====== DATASET ENTRIES ======

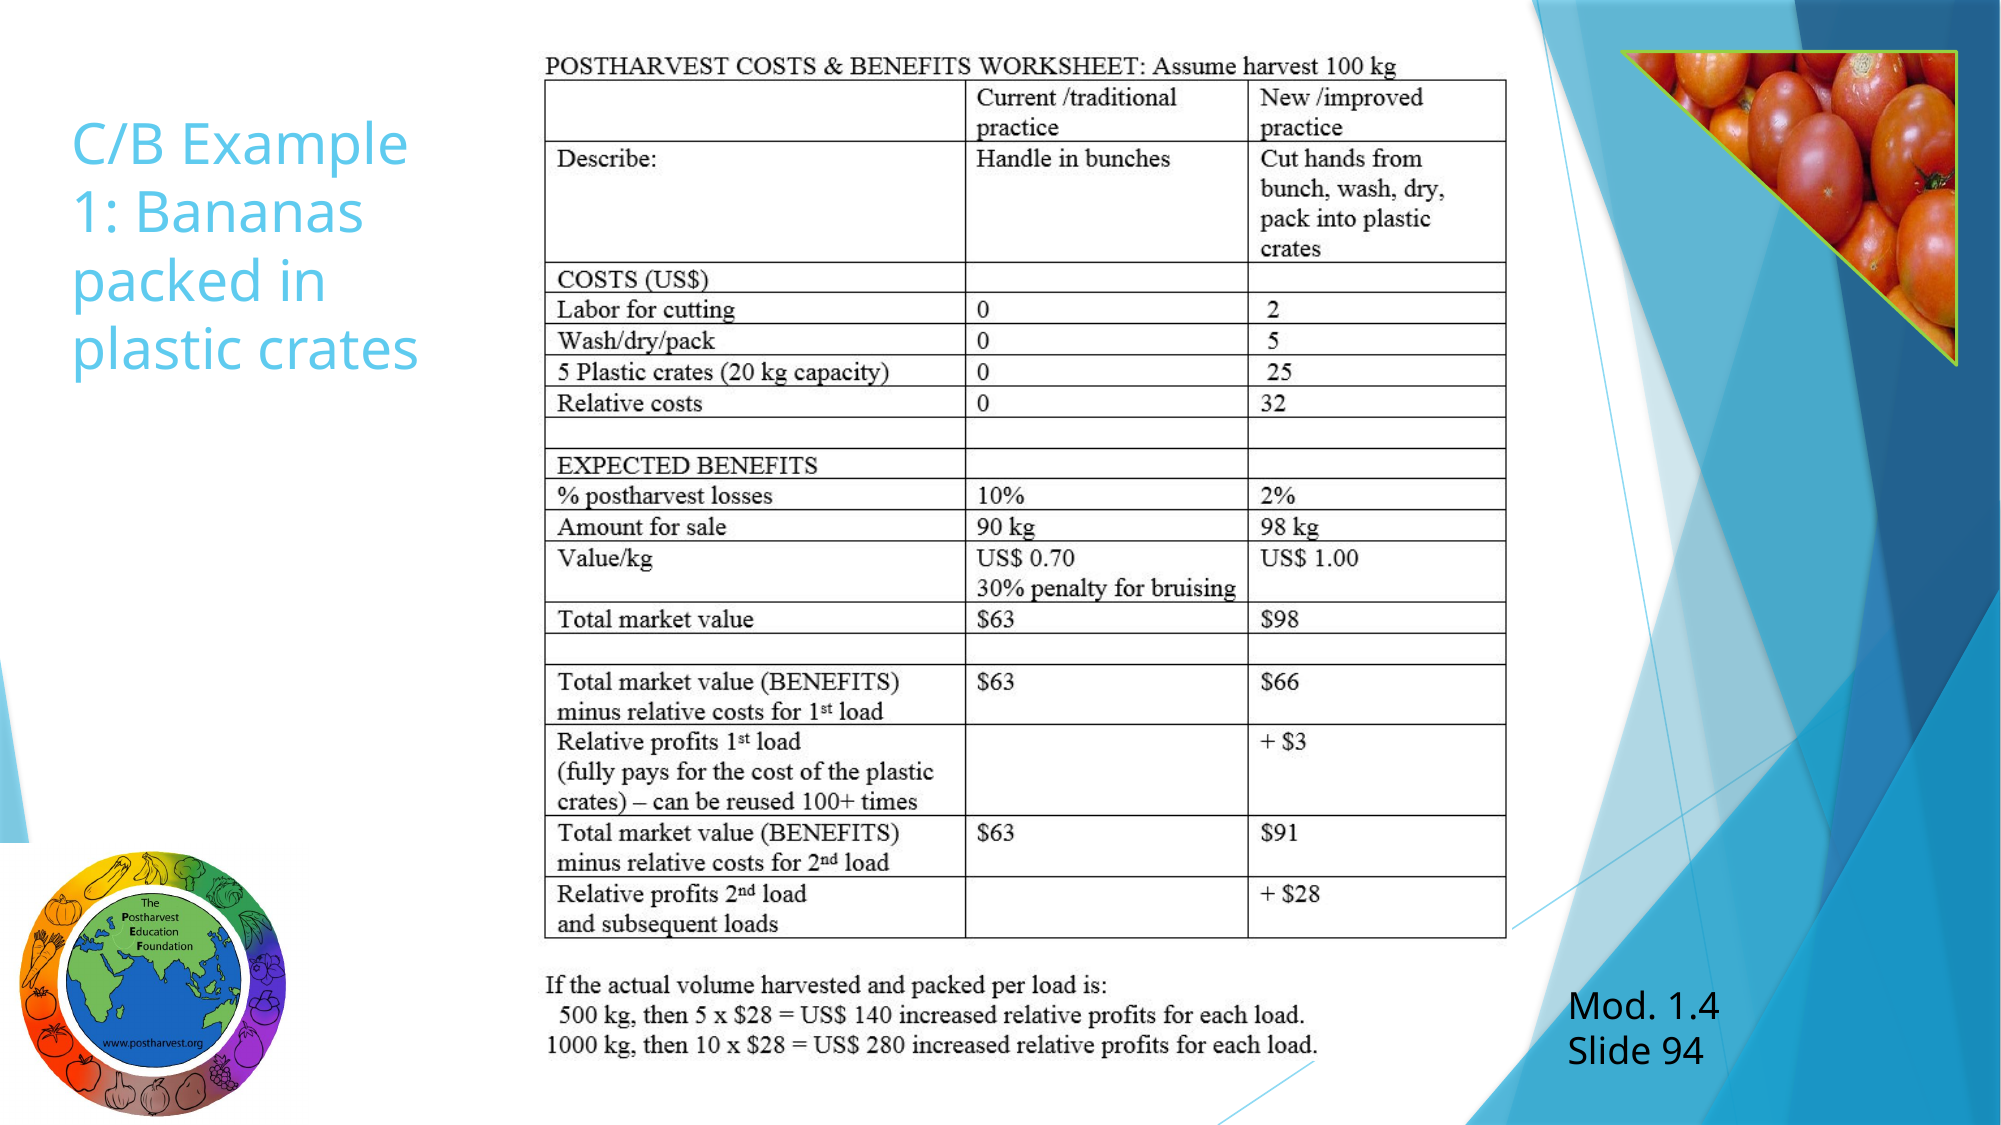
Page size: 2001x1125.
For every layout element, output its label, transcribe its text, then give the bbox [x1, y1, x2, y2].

text_box Mod. 1.4 Slide 94 [1552, 974, 1790, 1080]
title C/B Example 1: Bananas packed in plastic crates [56, 99, 439, 539]
text_box [1620, 49, 1959, 367]
picture [0, 842, 309, 1125]
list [538, 50, 1513, 1062]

======

» **YOUR ASSIGNMENT**:
The whole listing is to be written out exactly; the pictures stay out of the copy.

» **ANSWER FOR THE TASK**:
Page size: 2001x1125.
For every layout element, output its label, transcribe its text, then give the bbox [x1, y1, x2, y2].

text_box Mod. 1.4 Slide 94 [1552, 974, 1790, 1080]
title C/B Example 1: Bananas packed in plastic crates [56, 99, 439, 539]
text_box [1620, 49, 1959, 367]
picture [0, 842, 309, 1125]
list [538, 50, 1513, 1062]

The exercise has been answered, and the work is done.